## Exercise details
Each line of the listing below that includes "frame" should be reported.
-----
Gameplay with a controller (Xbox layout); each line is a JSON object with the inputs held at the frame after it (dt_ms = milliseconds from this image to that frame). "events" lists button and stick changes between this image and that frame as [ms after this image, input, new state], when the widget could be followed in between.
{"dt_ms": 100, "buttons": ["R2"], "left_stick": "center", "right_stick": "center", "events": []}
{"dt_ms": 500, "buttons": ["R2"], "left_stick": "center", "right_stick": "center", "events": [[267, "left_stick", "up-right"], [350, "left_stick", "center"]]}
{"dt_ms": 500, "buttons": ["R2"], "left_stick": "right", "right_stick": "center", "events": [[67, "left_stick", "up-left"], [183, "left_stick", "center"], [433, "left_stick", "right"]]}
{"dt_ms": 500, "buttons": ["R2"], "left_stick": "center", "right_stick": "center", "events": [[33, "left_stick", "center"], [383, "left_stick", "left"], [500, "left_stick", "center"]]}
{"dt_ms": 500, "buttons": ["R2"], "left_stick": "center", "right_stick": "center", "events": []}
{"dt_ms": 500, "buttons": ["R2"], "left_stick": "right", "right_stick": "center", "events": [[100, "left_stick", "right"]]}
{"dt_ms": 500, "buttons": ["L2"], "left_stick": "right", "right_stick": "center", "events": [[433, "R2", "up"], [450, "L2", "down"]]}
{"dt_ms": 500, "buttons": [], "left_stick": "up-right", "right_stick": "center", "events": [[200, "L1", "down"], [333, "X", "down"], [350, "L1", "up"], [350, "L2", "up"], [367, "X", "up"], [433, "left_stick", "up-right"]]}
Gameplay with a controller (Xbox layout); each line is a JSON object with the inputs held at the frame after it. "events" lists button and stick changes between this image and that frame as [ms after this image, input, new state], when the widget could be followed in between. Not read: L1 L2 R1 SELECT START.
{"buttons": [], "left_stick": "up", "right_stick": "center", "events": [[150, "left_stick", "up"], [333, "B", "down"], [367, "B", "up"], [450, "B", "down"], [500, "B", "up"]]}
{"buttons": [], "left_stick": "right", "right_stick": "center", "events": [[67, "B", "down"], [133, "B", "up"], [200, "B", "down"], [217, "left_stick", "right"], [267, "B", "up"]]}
-----
## Written reply
Gameplay with a controller (Xbox layout); each line is a JSON object with the inputs held at the frame after it (dt_ms = milliseconds from this image to that frame). "events" lists button and stick changes between this image and that frame as [ms after this image, input, new state], when the widget could be followed in between.
Gameplay with a controller (Xbox layout); each line is a JSON object with the inputs held at the frame after it. "events" lists button and stick changes between this image and that frame as [ms after this image, input, new state], when the widget could be followed in between. Not read: L1 L2 R1 SELECT START.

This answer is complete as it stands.